━━ TEXTE PROPOSÉ
Début 2020, de nouvelles étoiles sont apparues dans le ciel nocturne, filantes mais bien brillantes. Très rapidement elles se sont multipliées au point que la saison des étoiles filantes en France s’est étendue à toute l’année. Ces « étoiles », ce sont les réflexions du soleil sur les satellites Starlink d’Elon Musk : ils sont autour de 12 000 aujourd’hui, ils seront 42 000 à terme.
C’est un changement de paradigme en orbite terrestre. Les lancements et l’utilisation de l’espace étaient naguère l’apanage des États et de quelques opérateurs. Avec SpaceX et le développement du new space, l’orbite terrestre, notre porte d’accès à l’espace, est devenue un enjeu commercial. Et même au-delà : un mouvement lancé par des dirigeants états-uniens, luxembourgeois, émiratis encouragent le développement d’un secteur privé à vocation d’exploitation des ressources spatiales, orbites, astéroïdes. Cette frontière qui semblait si difficile d’atteinte est devenue un terrain de jeu pour investisseurs. Les milliardaires, Musk et Bezos en tête, ainsi que des fonds de capitaux spécialisés investissent massivement dans les fusées et les satellites. L’espace, nouvelle frontière de l’humanité à conquérir… D’ailleurs, les ambitions du gouvernement et des entrepreneurs d’outre-Atlantique pour la Lune et pour Mars nous rappellent la conquête de leur propre continent, avec, au xixe siècle, les ravages humains et environnementaux que l’on connaît. Les traités sur l’Espace signés dans un contexte de guerre froide ne sont plus suffisants pour un cadre commun de l’utilisation de l’espace.
Les grands fonds marins sont un autre grand domaine inexploré par l’homme. Ils recouvrent 40 % de la surface de la planète et sont désormais aussi objet de convoitises. La technologie avançant, les robots seraient, selon les promoteurs, capables d’en extraire des tonnes de nodules formés de matériaux critiques, assez pour couvrir nos besoins pour des siècles. C’est ignorer que ces nodules polymétalliques riches en nickel, cuivre, cobalt, si nécessaires pour les transitions numérique et écologique, ont mis des millions d’années à se former et que l’impact de leur extraction sur la vie, et pas seulement sous-marine, n’est pas connu. Or des concessions sont déjà vendues et des entreprises commencent les tests, comme près de l’atoll de Clipperton, atoll français d’Atlantique Nord. La France a proposé un moratoire sur l’exploitation des grands fonds, suivie par un certain nombre de pays. Mais d’autres, les États-Unis en tête, ont déjà émis les autorisations.
━━━━
TRAVAIL À EFFECTUER:
[1] Reformulez sous forme de liste concise le paragraphe du texte sur l'exploitation de l'espace et des grands fonds marins qui commence par « Les grands fonds marins sont un autre », en conservant ses faits essentiels.
[2] Poursuivez le texte sur l'exploitation de l'espace et des grands fonds marins à partir de sa dernière phrase.
━━ EXTRAITS D'ENREGISTREMENTS
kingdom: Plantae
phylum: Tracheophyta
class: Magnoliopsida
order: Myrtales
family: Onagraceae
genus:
━━━━
RÉPONSES AUX EXERCICES:
[1]
- Les grands fonds marins, domaine encore inexploré par l'homme, recouvrent 40 % de la surface de la planète et font désormais l'objet de convoitises.
- Selon leurs promoteurs, des robots pourraient en extraire des tonnes de nodules formés de matériaux critiques, de quoi couvrir les besoins pendant des siècles.
- Ces nodules polymétalliques, riches en nickel, cuivre et cobalt et nécessaires aux transitions numérique et écologique, ont mis des millions d'années à se former. L'impact de leur extraction sur la vie, sous-marine et au-delà, n'est pas connu.
- Des concessions sont déjà vendues et des entreprises commencent des tests, notamment près de l'atoll de Clipperton.
- La France a proposé un moratoire, suivie par un certain nombre de pays, tandis que d'autres, les États-Unis en tête, ont déjà émis des autorisations.

[2]
Le système capitaliste, dominant dans le monde, a besoin d’étendre son espace d’exploitation et de créer de nouveaux marchés. C’est son mode de fonctionnement et son moyen d’assurer sa stabilité interne. L’Espace et les grands fonds sont des frontières à repousser, de possibles relais de croissance (en tout cas, les investisseurs y croient). Mais à quel prix ? Doit-on vraiment avoir trois ou dix constellation de milliers de satellites en orbite pour assurer une connectivité internet sur Terre, au risque de faire brûler des milliers de tonnes par an d’oxyde d’aluminium – destructeur présumé de la couche d’ozone – dans la haute atmosphère ? Doit-on éradiquer un écosystème inconnu, à 5 000 m de fond, pour fabriquer des batteries pour camions électriques alors que les trains existent ? En réalité, ces questions sont posées à la communauté internationale.
Mais comme pour la lutte contre le changement climatique et ses conséquences, les choses avancent peu. Et comme pour le changement climatique, les scientifiques tirent la sonnette d’alarme, et il faudra probablement des décennies pour que des régulations soient prises au niveau internationale. Il sera probablement déjà trop tard, elles ne seront probablement pas suffisantes.
La question n’est pas de protéger ces espaces de la main de l’homme : les parcs nationaux naturels protégés ont tous été modifiés par l’homme. Pour l’Espace, les générations futures devront pouvoir continuer à accéder à l’orbite terrestre et s’en servir pour des travaux scientifiques. Pour les grands fonds, la tâche est d’assurer qu’ils continuent à jouer leur rôle, peu connu aujourd’hui, de régulateur des océans. Et pour cela, il va falloir écouter les scientifiques et remettre en cause l’actuel système économique, en imaginant d’autres manières de faire, le tout dans un cadre international de paix et de coopérations.